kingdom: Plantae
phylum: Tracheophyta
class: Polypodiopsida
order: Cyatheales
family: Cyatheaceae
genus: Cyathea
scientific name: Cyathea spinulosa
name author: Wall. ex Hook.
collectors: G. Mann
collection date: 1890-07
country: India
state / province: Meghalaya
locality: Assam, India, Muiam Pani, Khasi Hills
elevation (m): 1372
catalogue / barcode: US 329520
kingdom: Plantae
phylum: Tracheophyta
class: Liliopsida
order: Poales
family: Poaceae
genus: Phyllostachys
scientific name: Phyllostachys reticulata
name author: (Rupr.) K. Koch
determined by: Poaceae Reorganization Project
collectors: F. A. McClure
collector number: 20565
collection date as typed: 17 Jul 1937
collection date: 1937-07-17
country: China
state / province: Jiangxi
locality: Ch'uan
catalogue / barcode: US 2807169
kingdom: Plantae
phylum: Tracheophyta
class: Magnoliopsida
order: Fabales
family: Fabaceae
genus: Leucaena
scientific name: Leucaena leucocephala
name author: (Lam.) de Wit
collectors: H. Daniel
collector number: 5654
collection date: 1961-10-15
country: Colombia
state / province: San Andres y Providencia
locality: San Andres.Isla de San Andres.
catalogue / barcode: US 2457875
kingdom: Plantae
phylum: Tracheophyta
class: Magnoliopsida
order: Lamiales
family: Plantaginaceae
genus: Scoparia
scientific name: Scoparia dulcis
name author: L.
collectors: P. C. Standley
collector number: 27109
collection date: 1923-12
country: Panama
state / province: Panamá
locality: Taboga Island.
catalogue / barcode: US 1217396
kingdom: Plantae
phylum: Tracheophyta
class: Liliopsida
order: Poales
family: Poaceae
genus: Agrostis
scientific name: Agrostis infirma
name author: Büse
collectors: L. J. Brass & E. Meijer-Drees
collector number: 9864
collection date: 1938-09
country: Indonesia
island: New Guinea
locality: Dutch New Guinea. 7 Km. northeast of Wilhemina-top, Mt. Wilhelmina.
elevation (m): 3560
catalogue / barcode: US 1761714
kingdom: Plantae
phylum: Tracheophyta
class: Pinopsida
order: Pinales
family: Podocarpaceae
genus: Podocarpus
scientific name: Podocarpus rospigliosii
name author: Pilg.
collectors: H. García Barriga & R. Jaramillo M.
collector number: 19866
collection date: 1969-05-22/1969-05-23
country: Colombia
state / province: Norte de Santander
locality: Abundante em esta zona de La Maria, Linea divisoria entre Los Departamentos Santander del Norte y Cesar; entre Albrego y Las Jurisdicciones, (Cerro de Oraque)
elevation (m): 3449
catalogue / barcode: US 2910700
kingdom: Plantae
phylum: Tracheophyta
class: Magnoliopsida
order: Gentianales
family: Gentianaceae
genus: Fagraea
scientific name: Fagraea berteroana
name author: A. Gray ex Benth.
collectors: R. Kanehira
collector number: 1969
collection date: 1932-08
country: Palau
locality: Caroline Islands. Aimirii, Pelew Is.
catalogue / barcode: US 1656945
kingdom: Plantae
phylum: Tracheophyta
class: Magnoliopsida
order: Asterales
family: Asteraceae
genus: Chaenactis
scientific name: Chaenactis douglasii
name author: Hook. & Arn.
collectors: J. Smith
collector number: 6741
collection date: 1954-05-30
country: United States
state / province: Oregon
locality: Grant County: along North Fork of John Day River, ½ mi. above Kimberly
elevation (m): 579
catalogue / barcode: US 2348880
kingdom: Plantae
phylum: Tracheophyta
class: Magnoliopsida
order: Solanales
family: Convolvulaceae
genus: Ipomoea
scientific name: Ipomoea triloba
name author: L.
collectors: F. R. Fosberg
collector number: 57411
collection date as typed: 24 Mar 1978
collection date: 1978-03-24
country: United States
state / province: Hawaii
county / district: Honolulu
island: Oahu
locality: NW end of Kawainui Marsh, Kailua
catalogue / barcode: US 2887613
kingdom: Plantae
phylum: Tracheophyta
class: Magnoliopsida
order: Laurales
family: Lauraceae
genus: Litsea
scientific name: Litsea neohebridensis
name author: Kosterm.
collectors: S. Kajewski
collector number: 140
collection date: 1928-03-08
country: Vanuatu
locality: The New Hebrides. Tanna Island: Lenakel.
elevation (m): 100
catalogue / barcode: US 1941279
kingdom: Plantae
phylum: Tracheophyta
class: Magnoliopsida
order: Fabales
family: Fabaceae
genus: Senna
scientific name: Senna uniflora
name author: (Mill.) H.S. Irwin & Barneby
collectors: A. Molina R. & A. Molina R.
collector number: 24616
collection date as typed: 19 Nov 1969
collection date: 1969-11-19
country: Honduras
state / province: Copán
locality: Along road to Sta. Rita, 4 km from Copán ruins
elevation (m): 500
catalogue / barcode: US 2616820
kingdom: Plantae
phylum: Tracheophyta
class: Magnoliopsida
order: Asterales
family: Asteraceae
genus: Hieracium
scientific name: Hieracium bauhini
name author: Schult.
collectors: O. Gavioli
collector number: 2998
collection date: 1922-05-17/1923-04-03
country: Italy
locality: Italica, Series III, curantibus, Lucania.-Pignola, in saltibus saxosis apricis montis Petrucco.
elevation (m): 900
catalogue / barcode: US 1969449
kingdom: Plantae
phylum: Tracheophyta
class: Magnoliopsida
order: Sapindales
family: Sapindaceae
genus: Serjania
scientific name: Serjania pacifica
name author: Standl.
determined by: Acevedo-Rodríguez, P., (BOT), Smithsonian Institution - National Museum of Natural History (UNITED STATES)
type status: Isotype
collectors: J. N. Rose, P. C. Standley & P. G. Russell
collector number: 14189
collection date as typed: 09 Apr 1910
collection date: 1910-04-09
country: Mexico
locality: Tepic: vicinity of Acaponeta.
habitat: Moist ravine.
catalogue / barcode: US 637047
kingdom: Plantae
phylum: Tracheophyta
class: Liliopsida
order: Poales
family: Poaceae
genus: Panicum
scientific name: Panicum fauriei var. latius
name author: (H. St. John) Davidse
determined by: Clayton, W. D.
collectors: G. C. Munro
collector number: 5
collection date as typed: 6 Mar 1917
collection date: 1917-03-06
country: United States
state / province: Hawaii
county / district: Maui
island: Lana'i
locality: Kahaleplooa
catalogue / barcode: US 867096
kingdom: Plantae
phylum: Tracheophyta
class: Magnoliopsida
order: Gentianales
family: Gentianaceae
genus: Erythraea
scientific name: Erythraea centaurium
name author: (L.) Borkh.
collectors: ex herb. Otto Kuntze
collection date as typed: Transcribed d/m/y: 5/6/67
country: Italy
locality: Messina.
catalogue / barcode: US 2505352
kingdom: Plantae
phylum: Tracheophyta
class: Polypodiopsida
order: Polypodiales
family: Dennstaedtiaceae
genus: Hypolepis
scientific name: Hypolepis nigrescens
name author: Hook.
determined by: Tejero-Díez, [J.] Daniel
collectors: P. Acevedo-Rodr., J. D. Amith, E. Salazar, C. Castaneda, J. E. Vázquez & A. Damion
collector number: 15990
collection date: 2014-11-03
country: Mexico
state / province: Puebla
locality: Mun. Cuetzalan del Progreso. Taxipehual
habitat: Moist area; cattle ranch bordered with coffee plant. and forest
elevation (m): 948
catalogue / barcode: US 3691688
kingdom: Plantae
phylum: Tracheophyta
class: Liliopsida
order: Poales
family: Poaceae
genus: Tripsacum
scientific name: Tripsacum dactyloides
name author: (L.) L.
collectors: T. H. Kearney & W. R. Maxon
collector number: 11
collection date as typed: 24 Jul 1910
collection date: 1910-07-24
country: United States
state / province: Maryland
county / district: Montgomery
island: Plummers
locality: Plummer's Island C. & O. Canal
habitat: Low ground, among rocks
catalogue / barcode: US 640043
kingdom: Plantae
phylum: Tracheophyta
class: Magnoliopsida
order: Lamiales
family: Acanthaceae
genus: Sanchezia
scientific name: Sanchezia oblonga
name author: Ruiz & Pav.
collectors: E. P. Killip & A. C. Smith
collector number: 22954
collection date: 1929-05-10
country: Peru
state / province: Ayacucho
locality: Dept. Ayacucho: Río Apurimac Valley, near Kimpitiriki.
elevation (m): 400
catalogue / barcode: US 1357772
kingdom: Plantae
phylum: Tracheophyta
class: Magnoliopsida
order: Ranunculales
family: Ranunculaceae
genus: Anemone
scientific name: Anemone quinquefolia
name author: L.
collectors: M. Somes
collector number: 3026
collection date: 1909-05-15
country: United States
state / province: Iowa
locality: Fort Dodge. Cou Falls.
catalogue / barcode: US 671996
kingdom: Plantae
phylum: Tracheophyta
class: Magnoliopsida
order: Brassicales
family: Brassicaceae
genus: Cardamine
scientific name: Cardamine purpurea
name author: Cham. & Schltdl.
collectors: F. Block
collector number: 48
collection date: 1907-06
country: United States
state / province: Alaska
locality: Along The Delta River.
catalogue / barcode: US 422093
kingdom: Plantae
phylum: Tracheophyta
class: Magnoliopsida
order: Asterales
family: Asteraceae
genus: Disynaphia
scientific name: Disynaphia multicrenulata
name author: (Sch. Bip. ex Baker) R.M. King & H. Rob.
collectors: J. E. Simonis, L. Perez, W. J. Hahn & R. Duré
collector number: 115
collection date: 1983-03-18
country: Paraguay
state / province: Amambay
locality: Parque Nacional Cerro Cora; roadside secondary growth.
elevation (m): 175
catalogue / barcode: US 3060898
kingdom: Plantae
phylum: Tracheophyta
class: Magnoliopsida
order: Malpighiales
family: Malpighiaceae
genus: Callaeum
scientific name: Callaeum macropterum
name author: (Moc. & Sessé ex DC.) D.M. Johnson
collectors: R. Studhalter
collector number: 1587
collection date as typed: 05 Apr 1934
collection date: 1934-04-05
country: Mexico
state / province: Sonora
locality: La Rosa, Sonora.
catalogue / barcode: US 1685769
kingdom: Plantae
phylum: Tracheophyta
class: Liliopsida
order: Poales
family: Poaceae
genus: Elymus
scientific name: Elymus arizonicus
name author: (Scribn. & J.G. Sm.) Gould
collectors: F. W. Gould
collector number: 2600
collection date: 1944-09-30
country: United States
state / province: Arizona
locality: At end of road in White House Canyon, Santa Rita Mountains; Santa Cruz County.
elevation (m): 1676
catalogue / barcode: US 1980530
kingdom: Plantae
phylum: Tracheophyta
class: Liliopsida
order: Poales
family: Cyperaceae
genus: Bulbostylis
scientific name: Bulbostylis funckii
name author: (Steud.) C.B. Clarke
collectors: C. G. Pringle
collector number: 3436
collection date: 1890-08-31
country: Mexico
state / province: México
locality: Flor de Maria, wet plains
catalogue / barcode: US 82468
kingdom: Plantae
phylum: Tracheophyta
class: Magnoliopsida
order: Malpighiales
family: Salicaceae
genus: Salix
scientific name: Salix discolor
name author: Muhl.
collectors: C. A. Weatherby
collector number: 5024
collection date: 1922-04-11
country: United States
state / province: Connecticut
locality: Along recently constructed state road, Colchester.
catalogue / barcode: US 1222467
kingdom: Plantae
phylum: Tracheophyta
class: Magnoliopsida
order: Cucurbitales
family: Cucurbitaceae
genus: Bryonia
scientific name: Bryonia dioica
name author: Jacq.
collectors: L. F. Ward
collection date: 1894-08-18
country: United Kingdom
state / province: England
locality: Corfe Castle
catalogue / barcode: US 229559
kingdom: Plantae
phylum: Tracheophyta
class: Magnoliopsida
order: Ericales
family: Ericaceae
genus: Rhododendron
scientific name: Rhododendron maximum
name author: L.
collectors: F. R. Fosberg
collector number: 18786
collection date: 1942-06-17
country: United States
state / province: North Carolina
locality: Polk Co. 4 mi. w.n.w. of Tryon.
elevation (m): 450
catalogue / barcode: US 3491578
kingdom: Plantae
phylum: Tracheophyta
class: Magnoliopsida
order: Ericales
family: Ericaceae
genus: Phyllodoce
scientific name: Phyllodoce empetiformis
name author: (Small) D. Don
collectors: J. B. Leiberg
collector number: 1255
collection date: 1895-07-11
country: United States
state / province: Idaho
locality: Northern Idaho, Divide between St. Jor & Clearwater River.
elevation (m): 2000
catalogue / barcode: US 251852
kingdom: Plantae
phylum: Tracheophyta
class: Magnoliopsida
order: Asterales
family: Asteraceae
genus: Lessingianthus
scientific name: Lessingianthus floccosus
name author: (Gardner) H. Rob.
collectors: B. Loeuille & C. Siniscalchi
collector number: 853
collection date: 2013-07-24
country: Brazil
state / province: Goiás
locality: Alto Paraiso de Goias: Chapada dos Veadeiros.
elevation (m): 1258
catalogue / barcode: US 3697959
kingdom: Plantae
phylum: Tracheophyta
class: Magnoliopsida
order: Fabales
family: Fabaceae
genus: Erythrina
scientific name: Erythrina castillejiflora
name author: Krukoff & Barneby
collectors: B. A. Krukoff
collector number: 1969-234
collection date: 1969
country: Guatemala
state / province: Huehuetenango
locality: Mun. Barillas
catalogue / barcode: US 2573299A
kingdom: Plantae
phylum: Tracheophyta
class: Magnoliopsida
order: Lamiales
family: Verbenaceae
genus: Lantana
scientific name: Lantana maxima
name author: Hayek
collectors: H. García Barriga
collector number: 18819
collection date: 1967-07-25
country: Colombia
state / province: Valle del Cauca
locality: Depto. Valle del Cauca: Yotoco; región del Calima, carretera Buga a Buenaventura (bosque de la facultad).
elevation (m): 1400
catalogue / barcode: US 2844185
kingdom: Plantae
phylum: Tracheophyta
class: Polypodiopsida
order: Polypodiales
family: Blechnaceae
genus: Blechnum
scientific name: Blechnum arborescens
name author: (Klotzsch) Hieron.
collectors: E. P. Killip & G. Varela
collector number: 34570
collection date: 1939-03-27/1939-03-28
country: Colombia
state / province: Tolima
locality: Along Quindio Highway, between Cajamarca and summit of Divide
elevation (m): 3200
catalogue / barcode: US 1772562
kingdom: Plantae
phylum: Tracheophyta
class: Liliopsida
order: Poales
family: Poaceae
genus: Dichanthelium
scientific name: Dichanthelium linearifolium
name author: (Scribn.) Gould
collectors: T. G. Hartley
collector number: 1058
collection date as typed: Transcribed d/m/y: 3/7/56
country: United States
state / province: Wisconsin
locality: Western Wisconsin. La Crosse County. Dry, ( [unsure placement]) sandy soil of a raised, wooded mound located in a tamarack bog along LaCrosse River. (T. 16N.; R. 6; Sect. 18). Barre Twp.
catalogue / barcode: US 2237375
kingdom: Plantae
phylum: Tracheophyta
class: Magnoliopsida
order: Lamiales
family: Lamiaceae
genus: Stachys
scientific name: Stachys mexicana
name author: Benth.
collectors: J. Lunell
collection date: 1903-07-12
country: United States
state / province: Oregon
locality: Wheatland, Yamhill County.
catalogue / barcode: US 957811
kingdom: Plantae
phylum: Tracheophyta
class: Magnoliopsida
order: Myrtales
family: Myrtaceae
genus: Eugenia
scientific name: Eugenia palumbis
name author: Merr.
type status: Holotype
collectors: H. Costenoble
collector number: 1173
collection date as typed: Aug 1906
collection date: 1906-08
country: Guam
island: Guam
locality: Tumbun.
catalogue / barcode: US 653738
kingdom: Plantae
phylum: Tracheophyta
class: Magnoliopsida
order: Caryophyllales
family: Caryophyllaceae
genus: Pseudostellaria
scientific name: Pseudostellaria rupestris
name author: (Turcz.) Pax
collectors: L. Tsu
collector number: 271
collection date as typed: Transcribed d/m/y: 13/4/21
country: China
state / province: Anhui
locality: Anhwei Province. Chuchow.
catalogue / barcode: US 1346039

※ ※ ※

▶ WRITTEN PROBLEM: Rewrite the material from its beginning through the line containing "state / province: San Andres y Providencia", swapping every "collectors" for "collected by" and leaving everything else as it is.

▶ REPLY TO THE TASK:
kingdom: Plantae
phylum: Tracheophyta
class: Polypodiopsida
order: Cyatheales
family: Cyatheaceae
genus: Cyathea
scientific name: Cyathea spinulosa
name author: Wall. ex Hook.
collected by: G. Mann
collection date: 1890-07
country: India
state / province: Meghalaya
locality: Assam, India, Muiam Pani, Khasi Hills
elevation (m): 1372
catalogue / barcode: US 329520
kingdom: Plantae
phylum: Tracheophyta
class: Liliopsida
order: Poales
family: Poaceae
genus: Phyllostachys
scientific name: Phyllostachys reticulata
name author: (Rupr.) K. Koch
determined by: Poaceae Reorganization Project
collected by: F. A. McClure
collector number: 20565
collection date as typed: 17 Jul 1937
collection date: 1937-07-17
country: China
state / province: Jiangxi
locality: Ch'uan
catalogue / barcode: US 2807169
kingdom: Plantae
phylum: Tracheophyta
class: Magnoliopsida
order: Fabales
family: Fabaceae
genus: Leucaena
scientific name: Leucaena leucocephala
name author: (Lam.) de Wit
collected by: H. Daniel
collector number: 5654
collection date: 1961-10-15
country: Colombia
state / province: San Andres y Providencia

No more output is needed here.